Managing change at scale is key to achieving integrated care outcomes. A combination of the following must occur:

  • A compelling reason for change – like recruitment, there must be a burning platform that resonates with the target participant. Often it is not the macro issues (e.g. health system running out of money, pressures on hospitals, ageing population etc.) but the more personal challenges that a person faces daily. These can be the pain points of working as a frontline clinician (e.g. lack of follow-up, late discharge communications, inadequate pay, too much paperwork etc.) or having a chronic health condition (e.g. pain getting out of bed, confused with too many medications, can’t get to pharmacy, no one to drive me to next appointment). Linking the reason for change to these specific issues, and communicating this effectively, is key to building relevance and motivating action
  • Help to learn new behaviours – whether it is proactively adopting a population health view instead of reacting to individual patients, using health coaching to activate self-management instead of providing passive education, or providing team-based care planning rather than individual consults, new ways of thinking and working is required. Adequate training and feedback on progress is important to facilitate change. This can be formal learning (e.g. courses, specialist talks) or informal learning (e.g. buddy groups, mentoring)
  • Appropriate incentives in place – positive or negative reinforcement is important for cultural change and performance. These can be financial (e.g. salary bonuses, payments at risk, penalties for complications, shared surpluses) or non-financial (e.g. research grants, equipment purchases, conference leave, publications and public recognition). Participants of change must have adequate ‘skin in the game’ and have feedback mechanisms to reward or penalise appropriate behaviours. The quantum must also be adequate – for example, studies show GPs need at least 20 percent of remuneration at risk to devote enough attention to a program or outcome
  • Change agents mobilised – moving participants up the change adoption curve requires role models that can demonstrate the change (and its benefits vs lack of downside risks) and carry enough gravitas to be influential and credible. Behavioural economics note that people will follow suit if they realise others are already doing it, especially if they are people they know. Change agents can be deployed on an informal basis (e.g. sharing forums, dinners, publications) or formally (e.g. paid Ambassadors, marketing videos)
  • Measuring progress and feedback – Reporting on progress is important to reinforce change.

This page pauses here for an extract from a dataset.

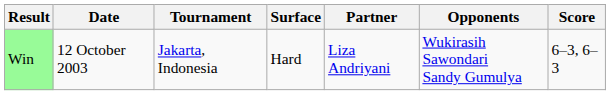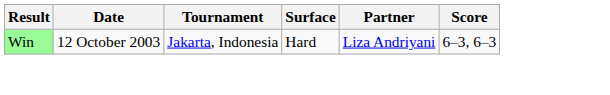- column: Opponents | Wukirasih Sawondari Sandy Gumulya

Feedback can be quantitative or qualitative, identified (e.g. league tables) or de-identified (e.g. bell curves), linked to rewards or not, and delivered in many ways (e.g. self-serve platform, regular publications, during performance reviews. Defining the measures from the outset of the change (so clear visibility and no surprises) and providing accurate data sources, opportunity for Q&A to interpret and internalise data correctly, and being sensitive to ‘poor performers’ and how they may be presented to their peers are all important aspects to get right.